> Supplied data:

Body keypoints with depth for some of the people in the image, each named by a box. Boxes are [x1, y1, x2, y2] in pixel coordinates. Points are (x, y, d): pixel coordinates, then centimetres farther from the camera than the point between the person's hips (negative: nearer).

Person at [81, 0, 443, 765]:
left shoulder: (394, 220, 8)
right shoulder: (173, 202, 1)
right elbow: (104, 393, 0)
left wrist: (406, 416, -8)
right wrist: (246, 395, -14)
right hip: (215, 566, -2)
--
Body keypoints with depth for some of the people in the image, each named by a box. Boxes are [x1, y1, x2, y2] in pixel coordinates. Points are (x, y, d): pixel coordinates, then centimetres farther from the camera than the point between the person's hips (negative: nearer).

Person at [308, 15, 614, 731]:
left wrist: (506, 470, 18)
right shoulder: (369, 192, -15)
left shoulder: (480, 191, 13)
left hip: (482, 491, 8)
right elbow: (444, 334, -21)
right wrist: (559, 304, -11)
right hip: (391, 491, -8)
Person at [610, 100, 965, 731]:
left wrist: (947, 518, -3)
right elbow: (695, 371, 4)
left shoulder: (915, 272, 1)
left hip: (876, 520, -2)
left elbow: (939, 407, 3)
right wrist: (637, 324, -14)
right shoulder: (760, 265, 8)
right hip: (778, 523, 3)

> Task statement: What do the lines above say from the one containing "right elbow: (695, 371, 4)" down to the one containing "right hip: (778, 523, 3)"? Return them exactly, both end lines included, and only them.

> Answer to the problem:
right elbow: (695, 371, 4)
left shoulder: (915, 272, 1)
left hip: (876, 520, -2)
left elbow: (939, 407, 3)
right wrist: (637, 324, -14)
right shoulder: (760, 265, 8)
right hip: (778, 523, 3)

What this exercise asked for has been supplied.